What you should do. Would you filter these records and copy every line that has the word "Clear"?

►

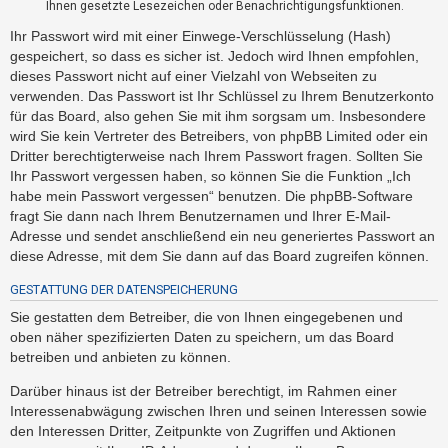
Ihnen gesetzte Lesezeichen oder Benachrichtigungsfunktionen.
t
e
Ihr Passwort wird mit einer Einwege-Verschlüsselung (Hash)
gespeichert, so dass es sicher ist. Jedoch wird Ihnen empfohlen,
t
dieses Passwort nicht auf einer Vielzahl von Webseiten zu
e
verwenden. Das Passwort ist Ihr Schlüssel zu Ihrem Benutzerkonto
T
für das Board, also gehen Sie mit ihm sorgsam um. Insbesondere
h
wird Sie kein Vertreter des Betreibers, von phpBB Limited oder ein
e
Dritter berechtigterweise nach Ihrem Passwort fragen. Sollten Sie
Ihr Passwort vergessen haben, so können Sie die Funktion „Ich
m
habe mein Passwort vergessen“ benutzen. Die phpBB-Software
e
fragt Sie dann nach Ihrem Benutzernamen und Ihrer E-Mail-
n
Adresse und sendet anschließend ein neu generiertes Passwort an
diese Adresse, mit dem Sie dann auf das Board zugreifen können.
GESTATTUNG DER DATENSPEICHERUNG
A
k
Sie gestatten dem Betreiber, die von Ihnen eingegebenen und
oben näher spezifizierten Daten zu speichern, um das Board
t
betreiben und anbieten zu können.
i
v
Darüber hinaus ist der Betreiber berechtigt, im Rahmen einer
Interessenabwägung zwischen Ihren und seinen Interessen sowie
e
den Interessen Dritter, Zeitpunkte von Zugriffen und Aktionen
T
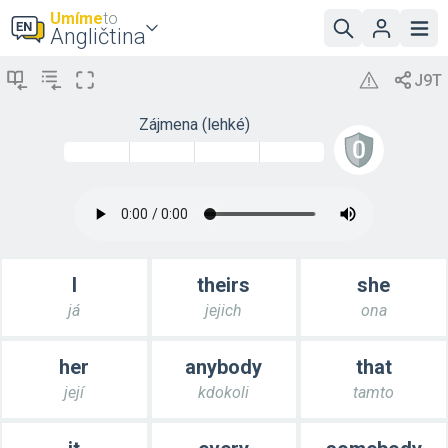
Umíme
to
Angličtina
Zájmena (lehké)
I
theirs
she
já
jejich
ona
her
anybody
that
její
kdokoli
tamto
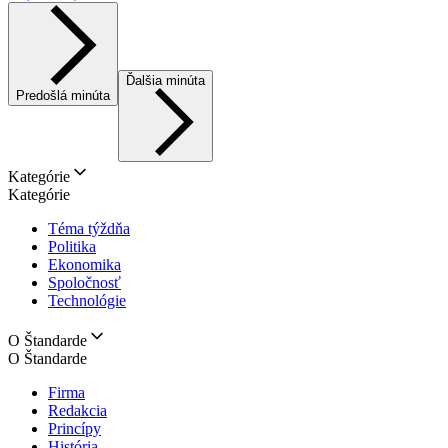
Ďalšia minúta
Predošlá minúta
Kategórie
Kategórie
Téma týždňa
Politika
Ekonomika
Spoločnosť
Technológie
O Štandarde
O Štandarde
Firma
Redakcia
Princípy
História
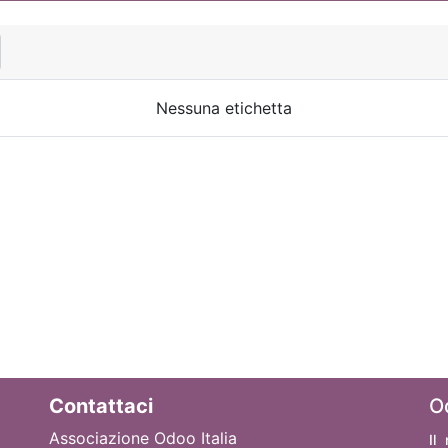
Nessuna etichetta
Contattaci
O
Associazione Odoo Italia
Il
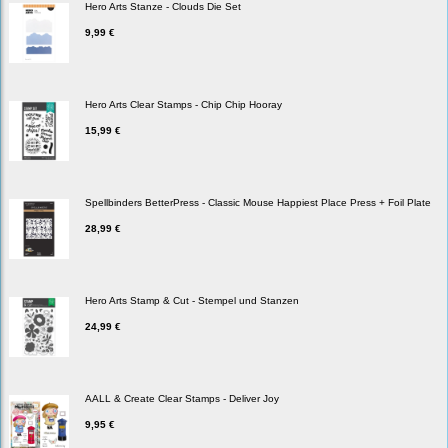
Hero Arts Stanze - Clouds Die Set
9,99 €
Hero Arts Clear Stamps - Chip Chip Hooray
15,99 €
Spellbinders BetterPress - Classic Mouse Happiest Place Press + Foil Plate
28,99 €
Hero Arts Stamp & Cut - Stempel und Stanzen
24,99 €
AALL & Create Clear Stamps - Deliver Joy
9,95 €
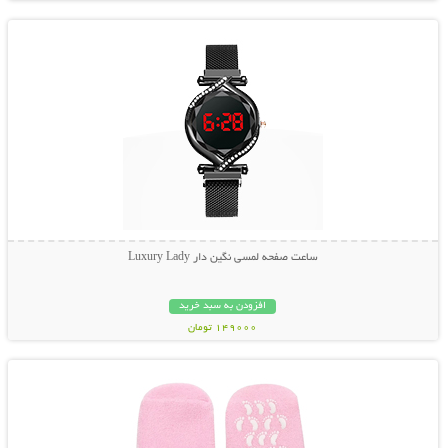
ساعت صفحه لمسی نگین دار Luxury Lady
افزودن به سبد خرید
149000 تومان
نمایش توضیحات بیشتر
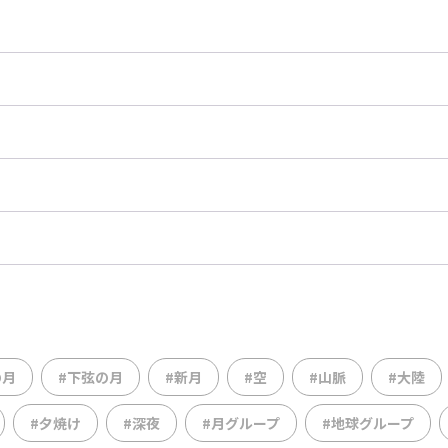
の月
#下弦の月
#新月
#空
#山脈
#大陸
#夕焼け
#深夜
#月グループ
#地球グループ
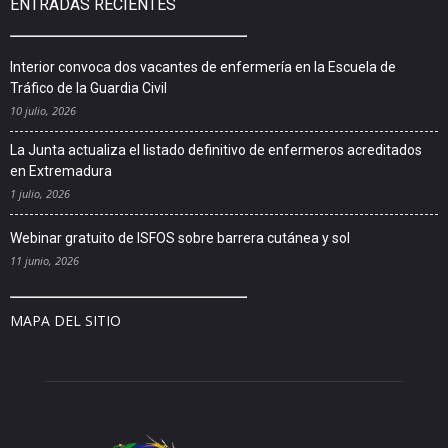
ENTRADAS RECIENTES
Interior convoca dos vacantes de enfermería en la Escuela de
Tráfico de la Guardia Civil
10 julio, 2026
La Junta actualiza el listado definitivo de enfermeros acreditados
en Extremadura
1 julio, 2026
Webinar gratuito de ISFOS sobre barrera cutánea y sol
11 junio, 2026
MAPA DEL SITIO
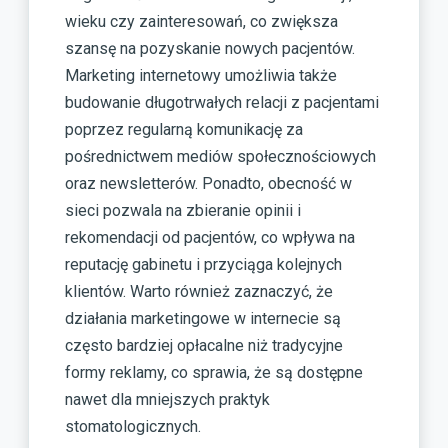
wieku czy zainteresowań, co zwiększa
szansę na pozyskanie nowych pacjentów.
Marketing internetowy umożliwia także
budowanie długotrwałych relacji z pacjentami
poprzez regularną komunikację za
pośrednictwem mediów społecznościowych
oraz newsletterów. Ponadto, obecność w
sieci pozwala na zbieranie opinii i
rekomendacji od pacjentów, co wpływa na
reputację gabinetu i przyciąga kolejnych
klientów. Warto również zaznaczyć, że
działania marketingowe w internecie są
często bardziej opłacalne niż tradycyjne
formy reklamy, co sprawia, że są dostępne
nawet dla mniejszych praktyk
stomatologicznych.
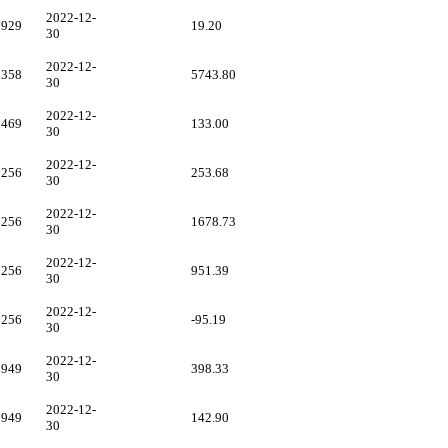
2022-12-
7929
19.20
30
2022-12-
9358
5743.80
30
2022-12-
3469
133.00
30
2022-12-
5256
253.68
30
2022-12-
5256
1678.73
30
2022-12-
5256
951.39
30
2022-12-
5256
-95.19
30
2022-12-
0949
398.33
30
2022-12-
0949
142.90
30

◄
►

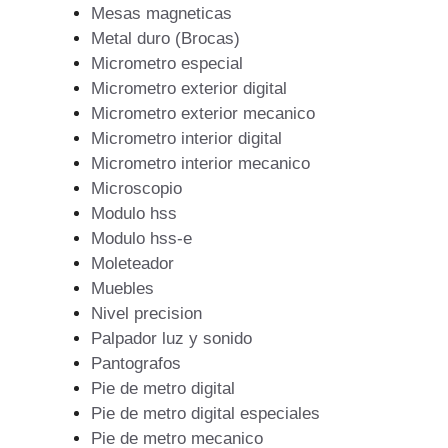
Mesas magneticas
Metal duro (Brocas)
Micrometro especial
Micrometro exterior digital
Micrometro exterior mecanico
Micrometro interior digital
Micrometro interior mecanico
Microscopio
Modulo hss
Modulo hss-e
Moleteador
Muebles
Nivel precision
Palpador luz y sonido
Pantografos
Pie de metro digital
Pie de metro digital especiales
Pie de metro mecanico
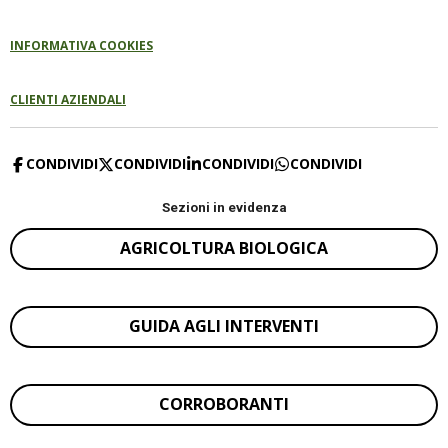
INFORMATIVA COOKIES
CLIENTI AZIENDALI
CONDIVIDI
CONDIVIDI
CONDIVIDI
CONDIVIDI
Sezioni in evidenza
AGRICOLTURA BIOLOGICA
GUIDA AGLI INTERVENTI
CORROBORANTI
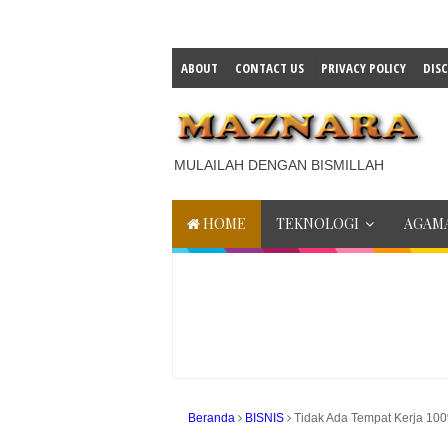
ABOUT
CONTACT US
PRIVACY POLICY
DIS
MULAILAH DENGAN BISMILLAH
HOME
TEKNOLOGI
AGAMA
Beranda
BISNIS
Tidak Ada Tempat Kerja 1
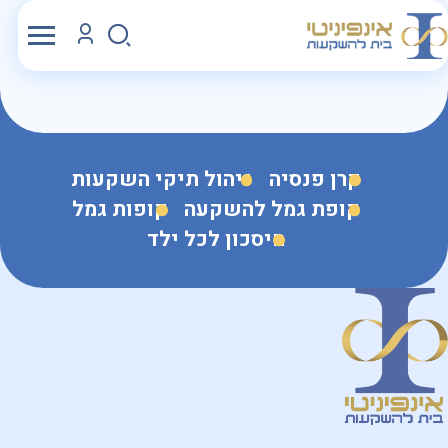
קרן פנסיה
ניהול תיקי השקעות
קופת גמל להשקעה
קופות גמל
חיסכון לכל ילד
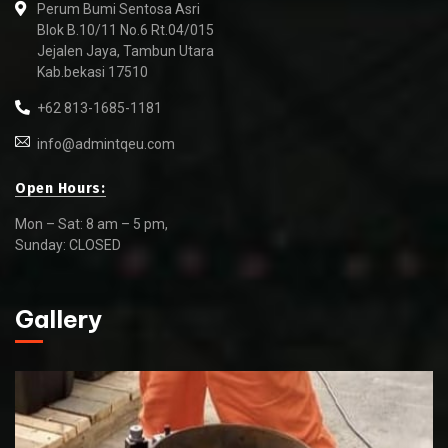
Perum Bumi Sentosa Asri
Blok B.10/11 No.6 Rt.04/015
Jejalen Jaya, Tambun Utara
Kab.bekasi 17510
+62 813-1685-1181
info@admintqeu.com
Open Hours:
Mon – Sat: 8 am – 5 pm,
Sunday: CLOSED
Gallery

◄

Solution.
Hero Arts Clear Stamps - Chip Chip Hooray
AALL & Create Clear Stamps - Deliver Joy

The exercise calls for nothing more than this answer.